(WORK ITEM):
Strip the pictures and reproduce the rest of the listing exactly.

(DATA EXTRACTS):
=== Begin Enclosure ===

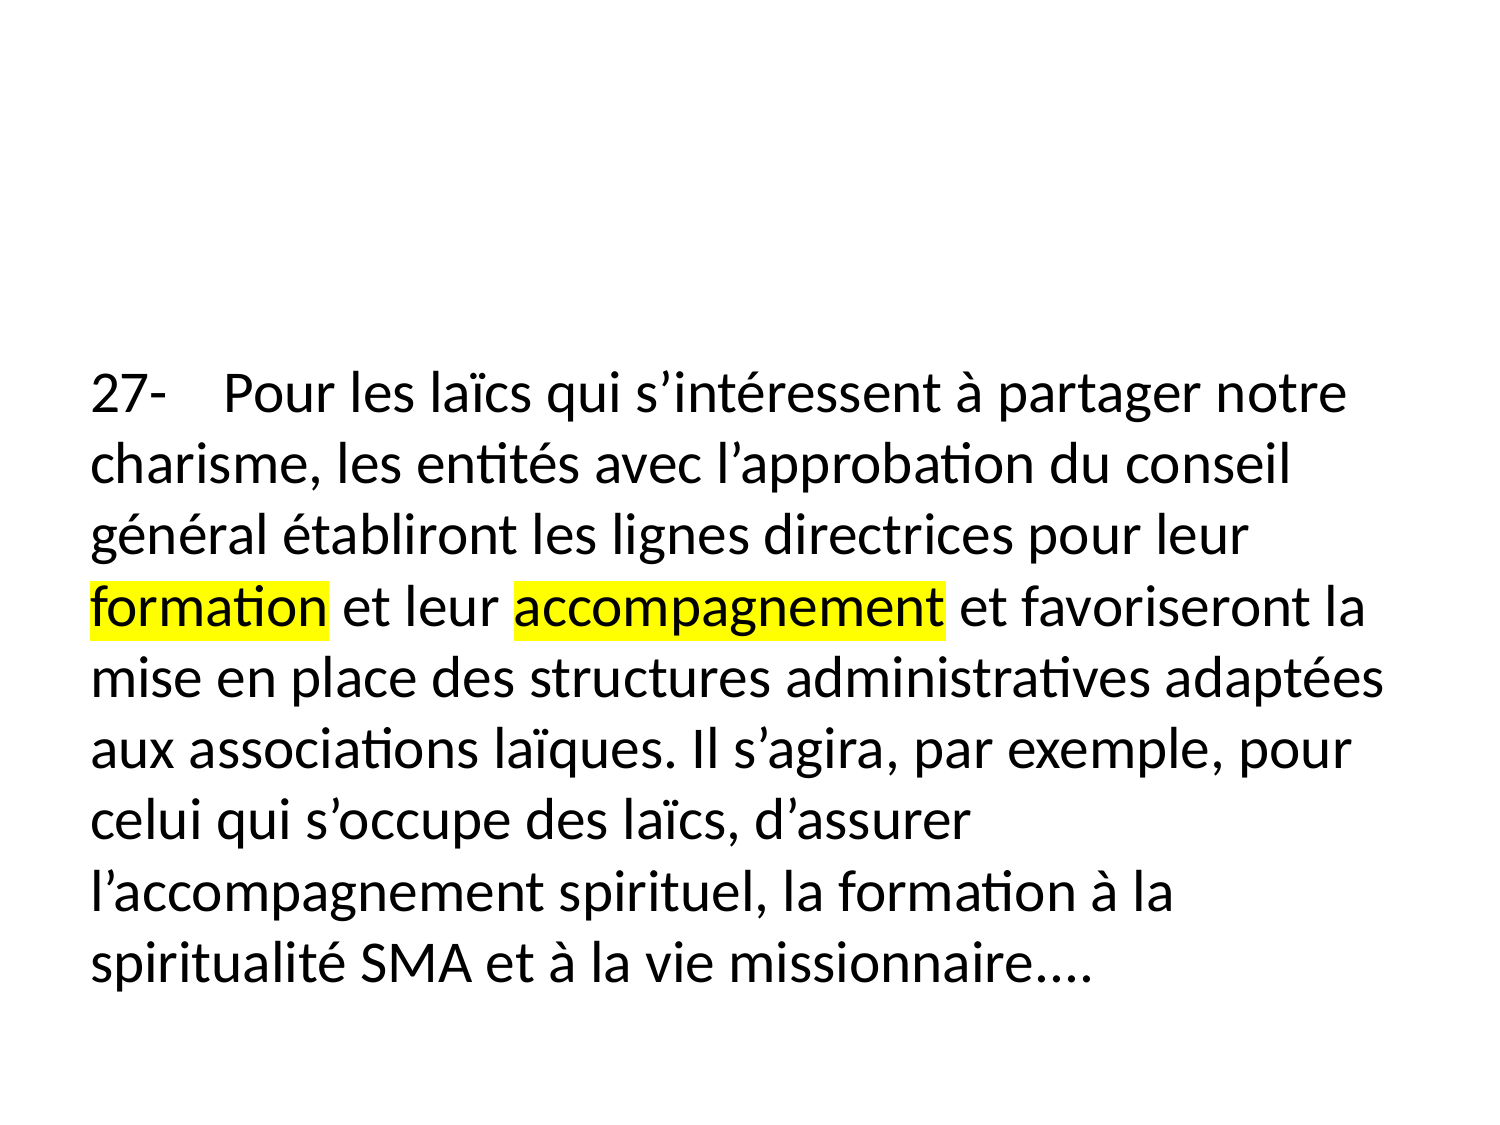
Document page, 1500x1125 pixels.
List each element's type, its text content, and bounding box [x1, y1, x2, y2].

list 27- Pour les laïcs qui s’intéressent à partager notre charisme, les entités avec l’approbation du conseil général établiront les lignes directrices pour leur formation et leur accompagnement et favoriseront la mise en place des structures administratives adaptées aux associations laïques. Il s’agira, par exemple, pour celui qui s’occupe des laïcs, d’assurer l’accompagnement spirituel, la formation à la spiritualité SMA et à la vie missionnaire.... [75, 262, 1425, 1005]
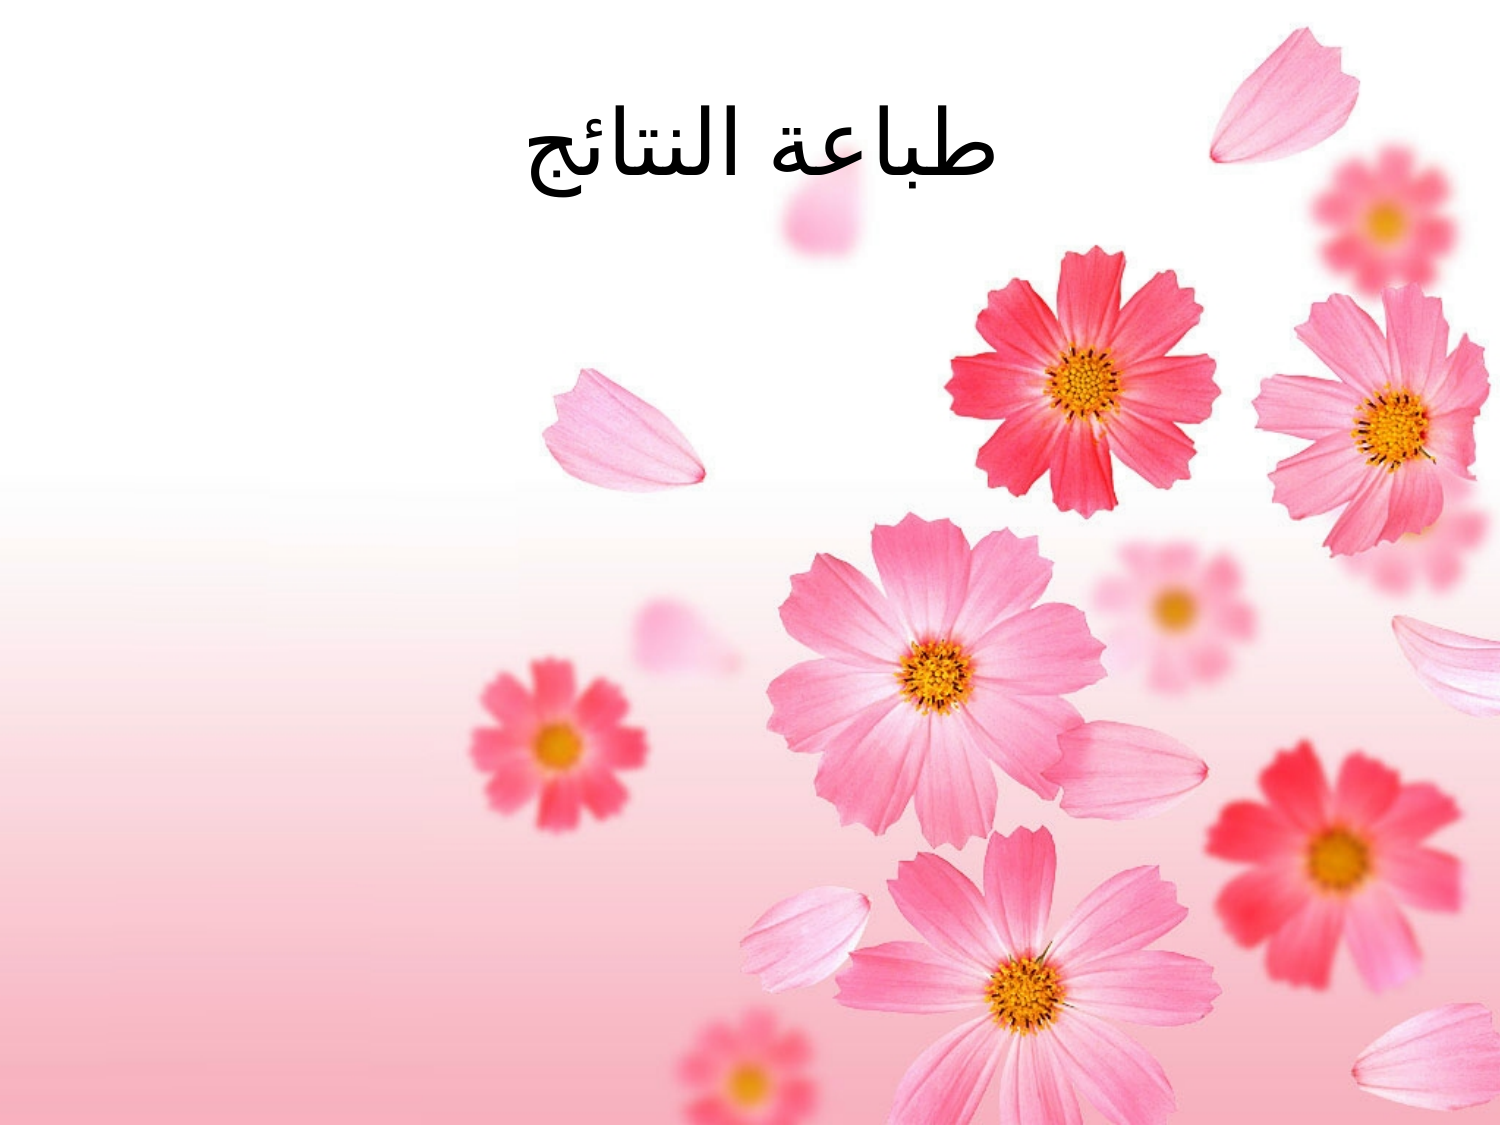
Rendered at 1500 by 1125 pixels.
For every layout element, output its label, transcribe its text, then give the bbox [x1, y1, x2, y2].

=== End Enclosure ===

(TASK RESPONSE):
Document page, 1500x1125 pixels.
List each element's type, its text content, and bounding box [x1, y1, x2, y2].

list 27- Pour les laïcs qui s’intéressent à partager notre charisme, les entités avec l’approbation du conseil général établiront les lignes directrices pour leur formation et leur accompagnement et favoriseront la mise en place des structures administratives adaptées aux associations laïques. Il s’agira, par exemple, pour celui qui s’occupe des laïcs, d’assurer l’accompagnement spirituel, la formation à la spiritualité SMA et à la vie missionnaire.... [75, 262, 1425, 1005]
Rendered at 1500 by 1125 pixels.
For every layout element, output its label, transcribe its text, then give the bbox [x1, y1, x2, y2].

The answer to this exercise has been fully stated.